About this Research Topic
Pancreatic diseases include intractable ones including acute and chronic pancreatitis, and pancreatic cancer. In recent years, great advances have been made in the field of pancreatology, including the pathogenesis, diagnostic modalities, and development of novel therapeutic interventions.
It has been established that pancreatic stellate cells play a pivotal role in the development of pancreatic fibrosis in chronic pancreatitis as well as in pancreatic cancer known as desmoplastic reaction. Although it might be still controversial, accumulating evidence has shown that interaction between pancreatic stellate cells-cancer cells contribute to the progression of pancreatic cancer through the increased proliferation and migration, and production of cytokines and extracellular matrix components. In addition, pancreatic stellate cells lead to the resistance to chemotherapy and radiation therapy. Pancreatic stellate cells attract the researchers as a novel therapeutic target of pancreatic cancer.
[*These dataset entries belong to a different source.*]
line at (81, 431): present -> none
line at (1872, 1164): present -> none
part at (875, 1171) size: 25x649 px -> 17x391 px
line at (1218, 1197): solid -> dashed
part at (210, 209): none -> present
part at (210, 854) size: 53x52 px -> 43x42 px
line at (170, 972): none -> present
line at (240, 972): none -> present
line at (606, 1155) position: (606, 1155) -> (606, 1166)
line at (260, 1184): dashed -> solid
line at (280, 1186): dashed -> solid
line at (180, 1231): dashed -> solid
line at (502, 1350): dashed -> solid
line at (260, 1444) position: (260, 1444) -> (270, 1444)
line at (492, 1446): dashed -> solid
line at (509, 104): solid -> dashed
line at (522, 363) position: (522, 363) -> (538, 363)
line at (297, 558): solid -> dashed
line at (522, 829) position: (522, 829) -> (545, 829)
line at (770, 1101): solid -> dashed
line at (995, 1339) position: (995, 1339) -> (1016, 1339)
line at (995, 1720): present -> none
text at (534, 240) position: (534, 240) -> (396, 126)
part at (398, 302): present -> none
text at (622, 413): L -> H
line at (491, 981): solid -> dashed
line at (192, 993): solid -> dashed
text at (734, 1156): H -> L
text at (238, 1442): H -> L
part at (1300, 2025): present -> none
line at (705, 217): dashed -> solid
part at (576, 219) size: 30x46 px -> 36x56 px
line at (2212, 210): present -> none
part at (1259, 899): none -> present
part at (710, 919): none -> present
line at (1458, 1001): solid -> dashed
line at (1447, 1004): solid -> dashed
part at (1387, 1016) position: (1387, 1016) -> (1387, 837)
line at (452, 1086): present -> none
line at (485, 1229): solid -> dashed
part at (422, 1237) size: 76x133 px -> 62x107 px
Genetic studies have shown that mutations in the trypsin-related genes such as cationic trypsinogen (PRSS1) gene and the serine protease inhibitor, Kazal type 1 (SPINK1) gene are associated with pancreatitis. In general, each of these factors appears to limit trypsin activation or enhance inactivation, and is believed to increase intrapancreatic trypsin activity and predispose to pancreatitis when the gene is mutated. These results have supported a concept that pancreatic protease/anti-protease plays pivotal roles in the pathogenesis of pancreatitis. In addition, genetic studies focusing on phenotypic variances would provide us with important information how genetic variants would affect the phenotypic variances.
Autophagy is an intracellular bulk degradation system in which cytoplasmic components are directed to the lysosome/vacuole by a membrane-mediated process. Recent studies have highlighted a role of autophagy in acute pancreatitis. Using a conditional knockout mouse that lacks the autophagy-related (Atg) gene Atg5 in the pancreatic acinar cells, autophagy exerts a detrimental effect in pancreatic acinar cells by activation of trypsinogen to trypsin. A theory in which autophagy accelerates trypsinogen activation by lysosomal hydrolases under acidic conditions, thus triggering acute pancreatitis in its early stage.
The epithelial-mesenchymal transition is a developmental process that allows a polarized epithelial cell to undergo multiple biochemical changes that enable it to assume a mesenchymal phenotype. The phenotype associated with epithelial-mesenchymal transition includes enhanced migratory capacity, invasiveness, elevated resistance to apoptosis, and greatly increased production of extracellular matrix components. In addition to its role in development, tissue regeneration, and fibrosis, epithelial-mesenchymal transition is now considered as a critical process in cancer progression. Induction of epithelial-mesenchymal transition in cancer cells results in the acquisition of invasive and metastatic properties. Epithelial-mesenchymal transition could be an important mechanism in the progression of pancreatic cancer and its poor prognosis.
Autoimmune pancreatitis is a unique form of pancreatitis in which autoimmune mechanisms are suspected to be involved in the pathogenesis. There is accumulating study to deal with this new disease concept. In addition to these topics, we have selected several topics in pancreatology, focusing on recent studies increasingly deepening our knowledge in both basic and clinical researches.